Divx titles are currently hitting the streets day and date
with the video release, and Dare admitted that the company is targeting the video-rental
industry as its main competitor. He didn't see VOD as a threat because the issue, he said,
is "years away."

Even then, Dare argued, Divx's research has found that
people don't mind leaving home to rent movies, and that they enjoy the shopping experience
and reading the video boxes.

After all, he said, online bookseller Amazon.com is doing
great, but people are still going to Barnes and Noble retail stores.

"Consumers like to touch the product before they buy
it," he added.

Even some cable operators said they could see Divx's appeal
for some people.

."I could see Divx being attractive to those who'd
like to own the software but not necessarily play it," Laxar said. "One of the
big problems, though, is that you have to go to the store to pick it up, and if you do
play the title frequently, then DVD is probably better."

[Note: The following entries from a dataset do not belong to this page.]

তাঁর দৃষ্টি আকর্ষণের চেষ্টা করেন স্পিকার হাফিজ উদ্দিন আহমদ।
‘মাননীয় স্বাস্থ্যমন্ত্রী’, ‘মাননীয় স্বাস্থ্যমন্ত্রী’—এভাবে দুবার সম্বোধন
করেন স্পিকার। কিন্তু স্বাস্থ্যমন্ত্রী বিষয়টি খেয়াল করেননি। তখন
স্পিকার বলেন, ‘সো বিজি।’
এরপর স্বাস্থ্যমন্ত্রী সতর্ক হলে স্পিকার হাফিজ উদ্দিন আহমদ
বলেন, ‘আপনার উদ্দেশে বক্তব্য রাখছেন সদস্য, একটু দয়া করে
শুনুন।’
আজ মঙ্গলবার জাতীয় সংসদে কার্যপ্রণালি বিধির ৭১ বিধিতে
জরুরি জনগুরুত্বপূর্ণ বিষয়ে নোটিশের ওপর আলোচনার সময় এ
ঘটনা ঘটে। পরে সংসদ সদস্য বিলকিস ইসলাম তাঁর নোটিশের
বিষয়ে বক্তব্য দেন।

As far as the issue of quality, Divx excels in that area.

"It has the allure of its picture and sound,"
Lang said. "With the boom in home theater, Divx become an attractive option for these
people."

While Lang agreed that digital PPV has a rosy future, he
noted that its rollout has been tedious, and that cable, in general, "hasn't done a
great job of driving the message into consumers' minds that PPV is an option."

PPV executives agreed with that assessment. Joseph Boyle, a
spokesman for PPV network Viewer's Choice, said, "We haven't been aggressive in
communicating certain things to our customers, such as no rewind fees, no returns and the
fact that our movies are never out of stock."